Michael Selvanayagam
Electrical and computer engineering (2010-2014)
Selvanayagam spent part of his PhD working on an idea that sounds straight from science fiction: an invisibility cloak.
He and his supervisor, electromagnetics Professor George Eleftheriades (above, right) in the Faculty of Applied Science & Engineering, developed a device that can hide a metal cylinder from radar detection, or make the cylinder appear smaller, bigger or plastic.
Read more about the cloaking device in the Toronto Star
Selvanayagam, who now works for a quantum-computing startup in Berkeley, Calif., says he was able to divide his time doing his PhD between “pie-in-the-sky” ideas, like the cloaking machine, and more practical things.
He and his supervisor took concepts from their cloaking demonstration – on microwave lensing and microwave polarization – to build systems with implications for satellite imaging and communications, Selvanayagam says.
In hindsight, he sees that completing a PhD isn't a straight line. “There are setbacks, there are successes,” he says. “There's a lot of work that goes into a thesis. It didn't go as expected, but that's the fun of it, too.”
Hadiya Roderique
Organizational behaviour and human resource management (2012-present)
Roderique, a U of T law graduate, is now pursuing a PhD at U of T. She was one of only five Black lawyers at a prestigious Bay Street law firm. Her time working in law, which she describes in a widely read Globe and Mail piece, left her feeling like she didn’t belong.
Questions that arose from that experience led her to quit her job and pursue a PhD at the Rotman School of Management.

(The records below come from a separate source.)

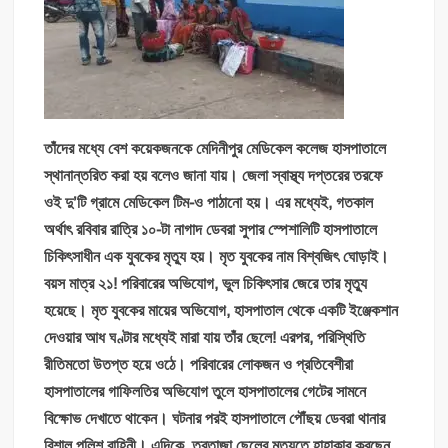
তাঁদের মধ্যে বেশ কয়েকজনকে মেদিনীপুর মেডিকেল কলেজ হাসপাতালে
স্থানান্তরিত করা হয় বলেও জানা যায়। জেলা স্বাস্থ্য দপ্তরের তরফে
ওই দু’টি গ্রামে মেডিকেল টিম-ও পাঠানো হয়। এর মধ্যেই, গতকাল
অর্থাৎ রবিবার রাত্রি ১০-টা নাগাদ ডেবরা সুপার স্পেশালিটি হাসপাতালে
চিকিৎসাধীন এক যুবকের মৃত্যু হয়। মৃত যুবকের নাম বিশ্বজিৎ ঘোড়াই।
বয়স মাত্র ২১! পরিবারের অভিযোগ, ভুল চিকিৎসার জেরে তার মৃত্যু
হয়েছে। মৃত যুবকের মায়ের অভিযোগ, হাসপাতাল থেকে একটি ইঞ্জেকশান
দেওয়ার আধ ঘণ্টার মধ্যেই মারা যায় তাঁর ছেলে! এরপর, পরিস্থিতি
রীতিমতো উতপ্ত হয়ে ওঠে। পরিবারের লোকজন ও প্রতিবেশীরা
হাসপাতালের গাফিলতির অভিযোগ তুলে হাসপাতালের গেটের সামনে
বিক্ষোভ দেখাতে থাকেন। ঘটনার পরই হাসপাতালে পৌঁছয় ডেবরা থানার
বিশাল পুলিশ বাহিনী। এদিকে, তরতাজা ছেলের মৃত্যুতে হাহাকার করছেন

Her thesis deals with parenthood. “I'm particularly interested in social relationships in the workplace,” she says. “We've observed gender differences in these social relationships, but we also have research that shows mothers are uniquely penalized in the workplace.”
She expects to defend her thesis this summer and has already lined up interviews with top consulting companies.
She thinks it’s unlikely she will end up in academia. “I see my role as a translator, someone who can make sense of the very important research people are doing and communicate that to the world, whether through journalism, consulting or policy development.”